• _Description of the task_
Output every line of the rows below as a numbered list, with blank lines left out.

• _Provided entries_

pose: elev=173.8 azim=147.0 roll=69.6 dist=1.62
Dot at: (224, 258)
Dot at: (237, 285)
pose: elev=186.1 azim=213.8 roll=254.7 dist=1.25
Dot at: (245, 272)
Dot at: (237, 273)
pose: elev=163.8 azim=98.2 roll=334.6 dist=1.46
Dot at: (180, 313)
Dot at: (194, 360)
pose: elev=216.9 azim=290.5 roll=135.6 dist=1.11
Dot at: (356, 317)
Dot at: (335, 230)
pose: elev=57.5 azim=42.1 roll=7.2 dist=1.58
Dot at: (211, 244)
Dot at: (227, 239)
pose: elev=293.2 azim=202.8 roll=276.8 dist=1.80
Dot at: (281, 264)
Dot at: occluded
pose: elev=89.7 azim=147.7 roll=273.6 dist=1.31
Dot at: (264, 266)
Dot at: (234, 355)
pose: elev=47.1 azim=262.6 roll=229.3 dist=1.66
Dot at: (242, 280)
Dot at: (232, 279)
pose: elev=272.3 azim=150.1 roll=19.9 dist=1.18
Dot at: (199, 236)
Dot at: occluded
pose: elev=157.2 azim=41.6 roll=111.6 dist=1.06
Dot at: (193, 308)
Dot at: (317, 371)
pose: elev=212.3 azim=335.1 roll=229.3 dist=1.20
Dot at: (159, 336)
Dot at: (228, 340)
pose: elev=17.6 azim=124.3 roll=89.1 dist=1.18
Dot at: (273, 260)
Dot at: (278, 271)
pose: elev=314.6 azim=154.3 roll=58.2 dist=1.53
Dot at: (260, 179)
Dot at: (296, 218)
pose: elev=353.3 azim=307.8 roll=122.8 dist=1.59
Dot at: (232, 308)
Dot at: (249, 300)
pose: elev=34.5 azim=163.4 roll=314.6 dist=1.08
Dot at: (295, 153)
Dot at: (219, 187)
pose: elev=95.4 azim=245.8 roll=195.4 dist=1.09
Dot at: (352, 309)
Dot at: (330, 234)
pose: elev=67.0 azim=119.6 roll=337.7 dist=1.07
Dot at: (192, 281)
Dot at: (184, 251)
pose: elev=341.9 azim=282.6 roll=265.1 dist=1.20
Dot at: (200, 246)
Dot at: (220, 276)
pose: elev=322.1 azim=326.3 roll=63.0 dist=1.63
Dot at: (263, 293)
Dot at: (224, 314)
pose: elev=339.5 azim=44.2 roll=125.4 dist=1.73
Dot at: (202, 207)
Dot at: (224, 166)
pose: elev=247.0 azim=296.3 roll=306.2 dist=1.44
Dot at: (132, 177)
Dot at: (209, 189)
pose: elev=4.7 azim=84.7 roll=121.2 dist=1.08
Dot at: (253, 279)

• _Answer to the task_
1. pose: elev=173.8 azim=147.0 roll=69.6 dist=1.62
2. Dot at: (224, 258)
3. Dot at: (237, 285)
4. pose: elev=186.1 azim=213.8 roll=254.7 dist=1.25
5. Dot at: (245, 272)
6. Dot at: (237, 273)
7. pose: elev=163.8 azim=98.2 roll=334.6 dist=1.46
8. Dot at: (180, 313)
9. Dot at: (194, 360)
10. pose: elev=216.9 azim=290.5 roll=135.6 dist=1.11
11. Dot at: (356, 317)
12. Dot at: (335, 230)
13. pose: elev=57.5 azim=42.1 roll=7.2 dist=1.58
14. Dot at: (211, 244)
15. Dot at: (227, 239)
16. pose: elev=293.2 azim=202.8 roll=276.8 dist=1.80
17. Dot at: (281, 264)
18. Dot at: occluded
19. pose: elev=89.7 azim=147.7 roll=273.6 dist=1.31
20. Dot at: (264, 266)
21. Dot at: (234, 355)
22. pose: elev=47.1 azim=262.6 roll=229.3 dist=1.66
23. Dot at: (242, 280)
24. Dot at: (232, 279)
25. pose: elev=272.3 azim=150.1 roll=19.9 dist=1.18
26. Dot at: (199, 236)
27. Dot at: occluded
28. pose: elev=157.2 azim=41.6 roll=111.6 dist=1.06
29. Dot at: (193, 308)
30. Dot at: (317, 371)
31. pose: elev=212.3 azim=335.1 roll=229.3 dist=1.20
32. Dot at: (159, 336)
33. Dot at: (228, 340)
34. pose: elev=17.6 azim=124.3 roll=89.1 dist=1.18
35. Dot at: (273, 260)
36. Dot at: (278, 271)
37. pose: elev=314.6 azim=154.3 roll=58.2 dist=1.53
38. Dot at: (260, 179)
39. Dot at: (296, 218)
40. pose: elev=353.3 azim=307.8 roll=122.8 dist=1.59
41. Dot at: (232, 308)
42. Dot at: (249, 300)
43. pose: elev=34.5 azim=163.4 roll=314.6 dist=1.08
44. Dot at: (295, 153)
45. Dot at: (219, 187)
46. pose: elev=95.4 azim=245.8 roll=195.4 dist=1.09
47. Dot at: (352, 309)
48. Dot at: (330, 234)
49. pose: elev=67.0 azim=119.6 roll=337.7 dist=1.07
50. Dot at: (192, 281)
51. Dot at: (184, 251)
52. pose: elev=341.9 azim=282.6 roll=265.1 dist=1.20
53. Dot at: (200, 246)
54. Dot at: (220, 276)
55. pose: elev=322.1 azim=326.3 roll=63.0 dist=1.63
56. Dot at: (263, 293)
57. Dot at: (224, 314)
58. pose: elev=339.5 azim=44.2 roll=125.4 dist=1.73
59. Dot at: (202, 207)
60. Dot at: (224, 166)
61. pose: elev=247.0 azim=296.3 roll=306.2 dist=1.44
62. Dot at: (132, 177)
63. Dot at: (209, 189)
64. pose: elev=4.7 azim=84.7 roll=121.2 dist=1.08
65. Dot at: (253, 279)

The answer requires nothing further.